December 03, 2007
The Bush administration on Monday hailed as a victory for democracy the rare electoral defeat handed to Venezuelan President Hugo Chávez, its most vociferous foe in Latin America.
Chávez narrowly lost a referendum on constitutional reforms that would have allowed him to seek unlimited reelection and press ahead with his socialist revolution. The defeat reinvigorated a Venezuelan opposition humbled by 11 straight election defeats.
The Bush administration kept a low profile during the campaign, wary of transforming an event into a U.S.-Venezuela confrontation. Chávez regularly casts his opponents, both in Venezuela and abroad, as U.S. stooges.

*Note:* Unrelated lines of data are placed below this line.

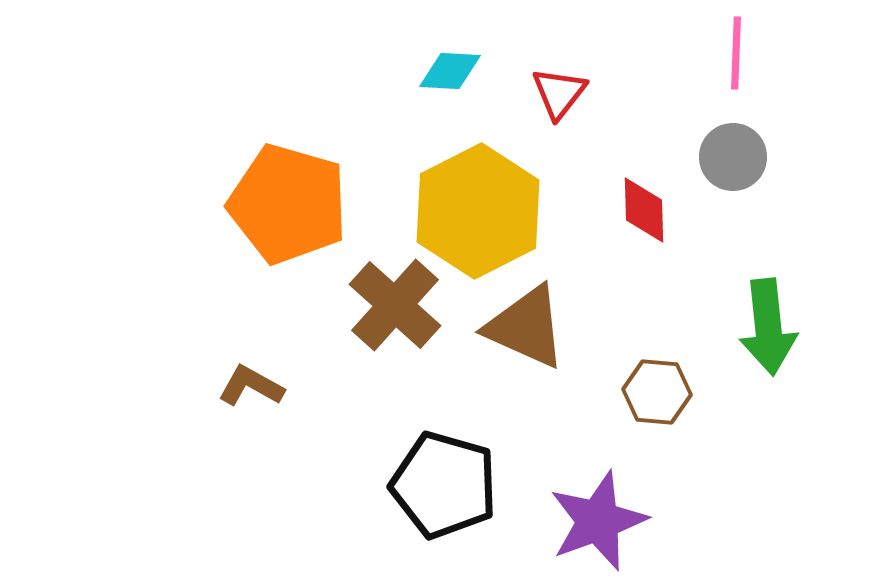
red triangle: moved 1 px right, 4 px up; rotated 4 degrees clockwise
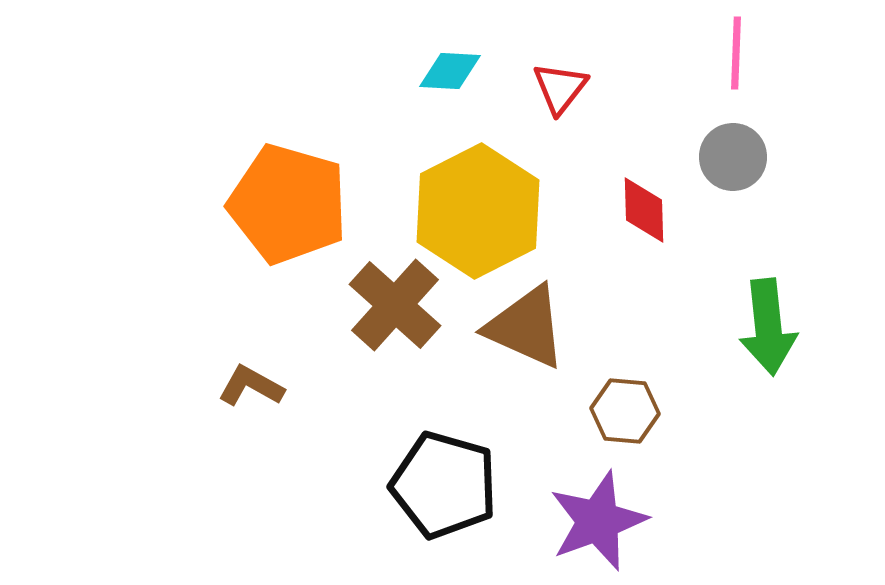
red triangle: moved 1 px right, 5 px up
brown hexagon: moved 32 px left, 19 px down
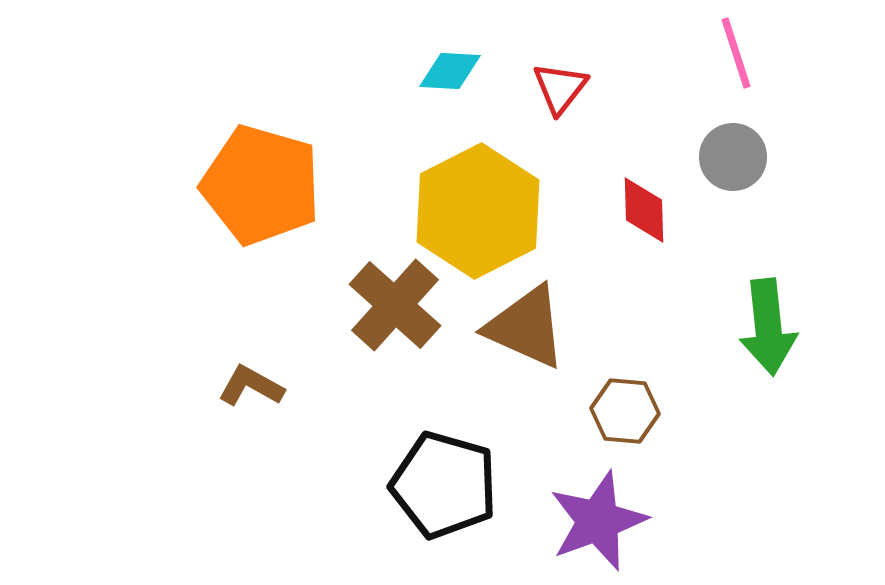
pink line: rotated 20 degrees counterclockwise
orange pentagon: moved 27 px left, 19 px up
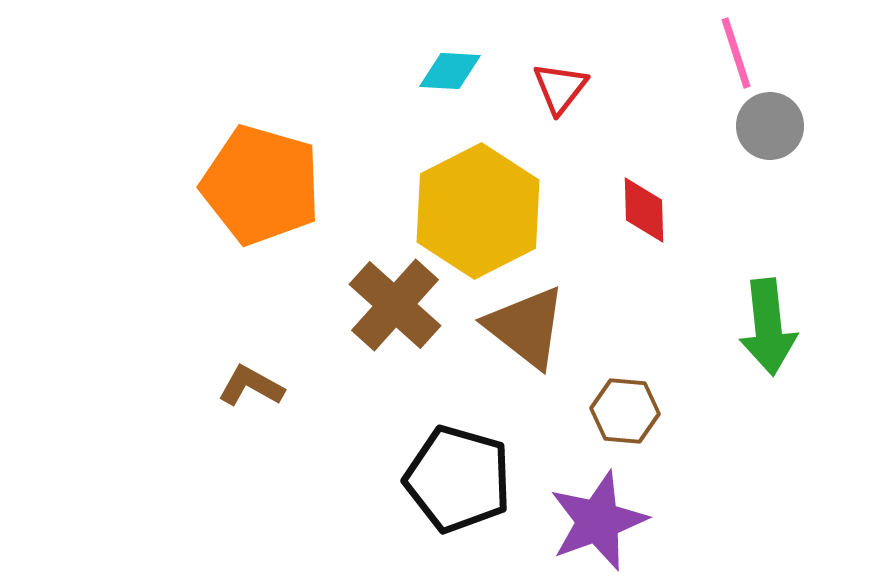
gray circle: moved 37 px right, 31 px up
brown triangle: rotated 14 degrees clockwise
black pentagon: moved 14 px right, 6 px up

''We congratulate the people of Venezuela on their vote and their continued desire to live in freedom and democracy,'' Gordon Johndroe, a White House National Security Council spokesman, said in an e-mail to The Miami Herald.
The State Department also was pleased.
''We felt that this referendum would make Chavez president for life, and that's not ever a welcome development,'' U.S. Undersecretary of State Nicholas Burns told reporters in Singapore, according to the Associated Press. ``In a country that wants to be a democracy, the people spoke, and the people spoke for democracy and against unlimited power.''
Florida Republican Rep. Connie Mack, an outspoken congressional opponent of Chávez, shot off a statement headlined ``Freedom wins!''
''The people of Venezuela have spoken,'' he said. ``They want to live in freedom. They have rejected Hugo Chávez's Bolivarian Revolution. They despise his vicious assaults on freedom and free markets, and they fear his cozy relationships and friendships with the likes of the Iranian Mullahs.''
But Mack warned that Chávez still has five years in office, ``a long window for him to continue to make mischief in Venezuela and around the world.''
Roger Noriega, former assistant secretary of state for the Western Hemisphere, believed the margin of victory was broader in favor of the 'no' vote, but that Chávez had no choice but to admit defeat.
''It will be a bitter pill and he will be slashing in every direction and will provoke another crisis,'' said Noriega, who often engaged in verbal duels with Chávez until leaving office in 2005.
''If he overreaches again or soon, he will be risking everything, and he knows it,'' Noriega said.